The Pittsburgh Post-Gazette deserves a round of applause here, since it was first to report that McClendon was borrowing against his well interests.

But make no mistake: This is Reuters’s scalp, and it’s a big one. While Chesapeake’s market capitalization is now just $12 billion, that’s down two thirds from 2008, largely because Chesapeake was a victim of its own success. The natural gas fracking techniques it helped pioneer and its aggressive—some would say reckless—drilling across the country flooded natural gas onto the North American market, sending prices into a tailspin.

That’s had enormous economic and environmental consequences that we’re only beginning to understand. Forbes’s Chris Helman yesterday called McClendon “the greatest wildcatter of his generation.”

That Chesapeake’s board was, as recently as last summer, dominated by McClendon cronies, makes this all the more remarkable.

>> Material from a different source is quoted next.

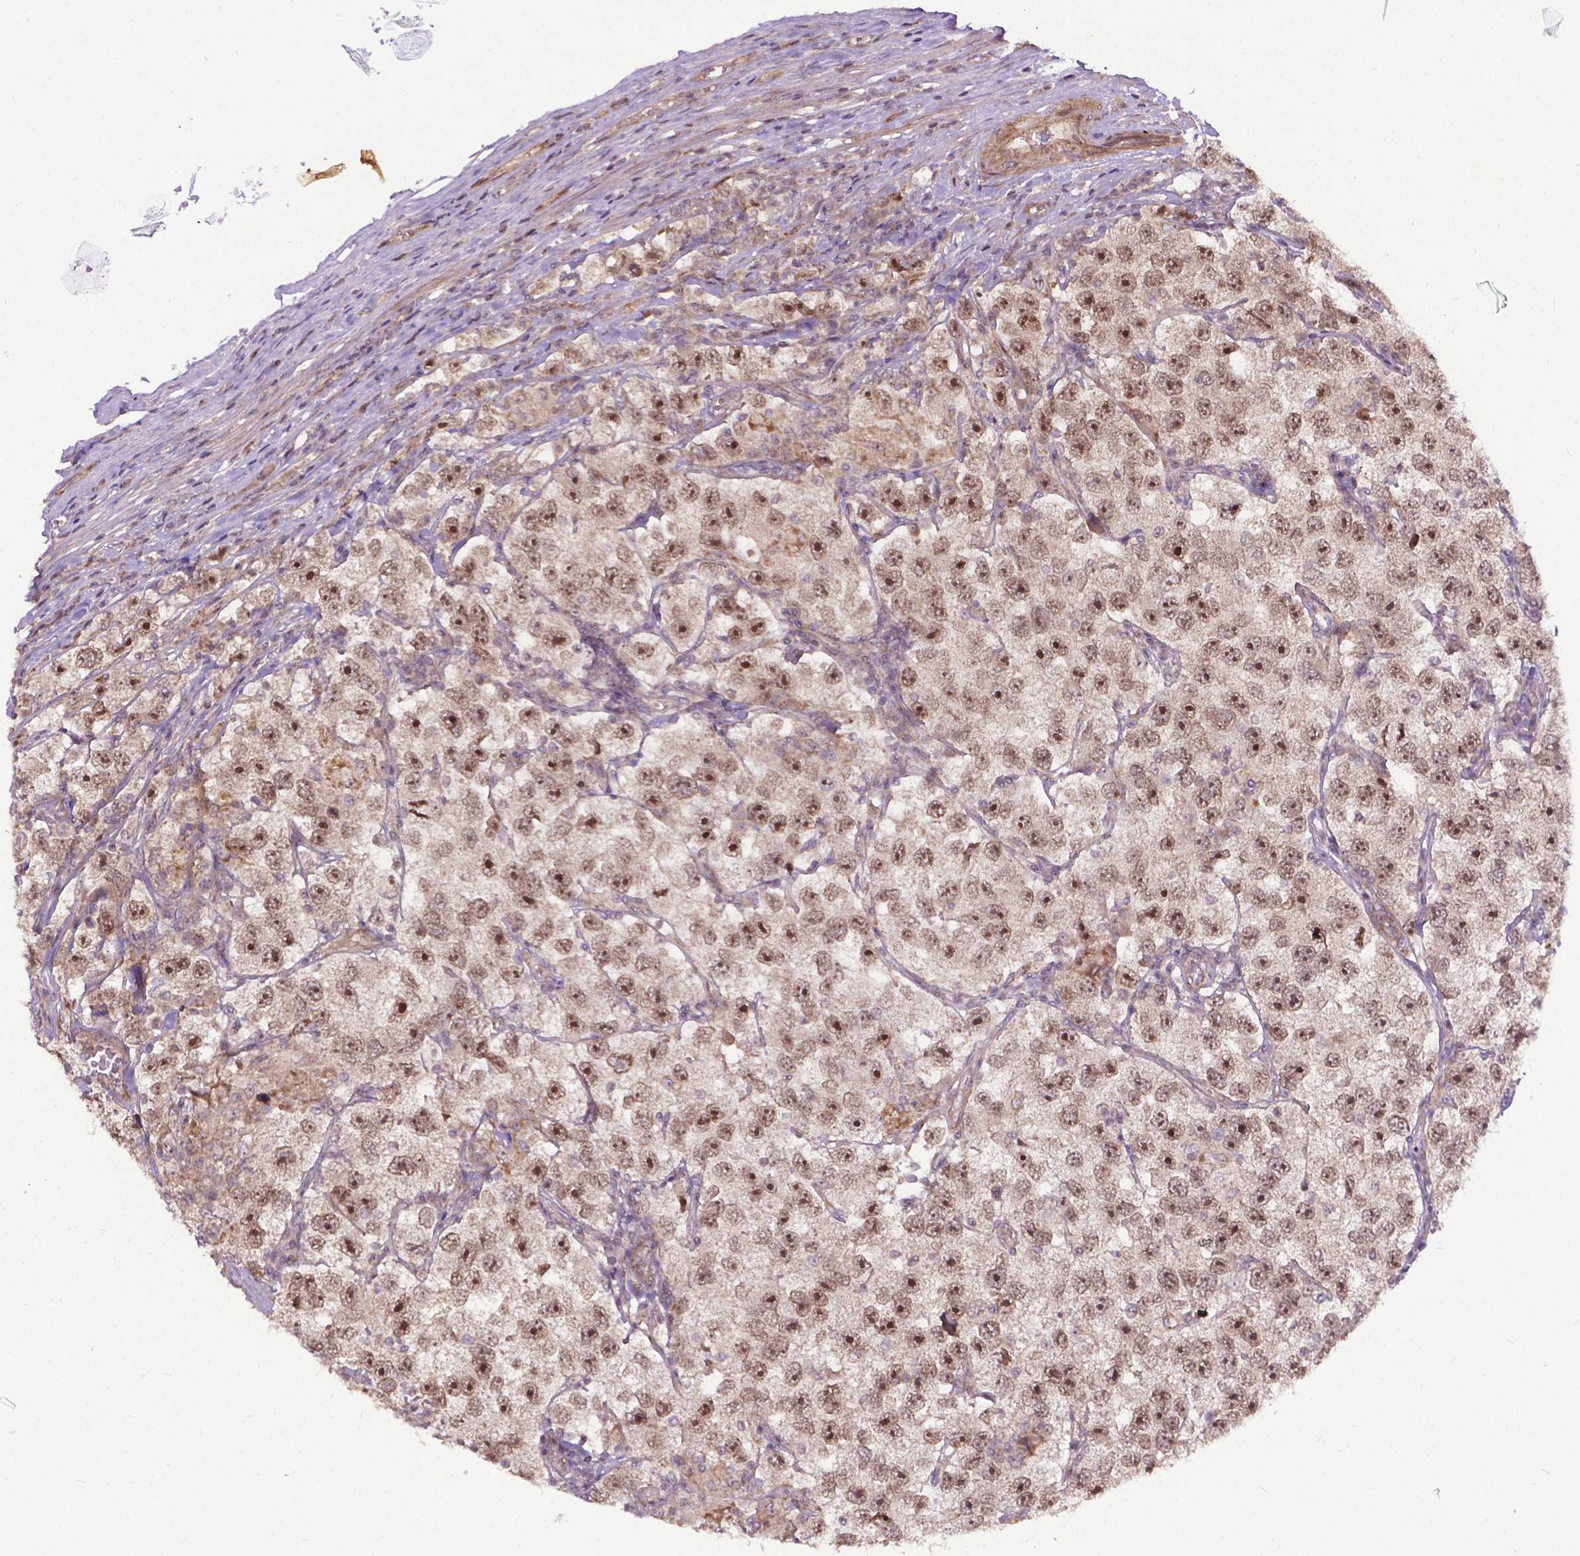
{"staining": {"intensity": "strong", "quantity": ">75%", "location": "nuclear"}, "tissue": "testis cancer", "cell_type": "Tumor cells", "image_type": "cancer", "snomed": [{"axis": "morphology", "description": "Seminoma, NOS"}, {"axis": "topography", "description": "Testis"}], "caption": "Seminoma (testis) stained with DAB (3,3'-diaminobenzidine) IHC displays high levels of strong nuclear positivity in approximately >75% of tumor cells.", "gene": "PARP3", "patient": {"sex": "male", "age": 26}}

Although this statement has the look of a lawyer-negotiated whitewash:

The Board expects to release the results of its previously announced review of the financing arrangements, and other matters, between Mr. McClendon (and the entities through which he participates in the Founder Well Participation Program) and any third party that has had or may have a relationship with the company in any capacity, in its earnings announcement scheduled for release before market open on February 21, 2013. The Board’s extensive review to date has not revealed improper conduct by Mr. McClendon. The Board and Mr. McClendon’s decision to commence a search for a new leader is not related to the Board’s pending review of his financing arrangements and other matters.

We’ll see about that.

In the meantime, let’s see how other outlets covered Reuters’s role in McClendon’s demise, which you really can’t ignore if you’re giving readers the context they deserve. Beat reporters tend and their bosses not to like to give credit to competitors who have scooped them repeatedly.

The Wall Street Journal doesn’t deign to mention Reuters at all in its Marketplace cover piece, which is a big hole in its story. Bloomberg is chintzy, crediting “media reports” rather than its top competitor. That’s pathetic, but at least it mentioned the press’s role, unlike the Journal.

The New York Times gives Reuters its due. But the Financial Times is most generous and, not coincidentally, most accurate, writing this in its fourth paragraph:

Shareholders including Carl Icahn, the activist investor, forced a shake-up of the board last year after the revelation by Reuters of Mr McClendon’s previously undisclosed borrowings intensified concerns about corporate governance.

It might be cynical to note that Reuters is more of a competitor to the WSJ (Dow Jones) and Bloomberg than it is to the FT and the NYT, but there it is. By ignoring or downplaying a competitor’s scoop, particularly one that sent a company’s shares down 10 percent at one point, you’re not telling the whole story.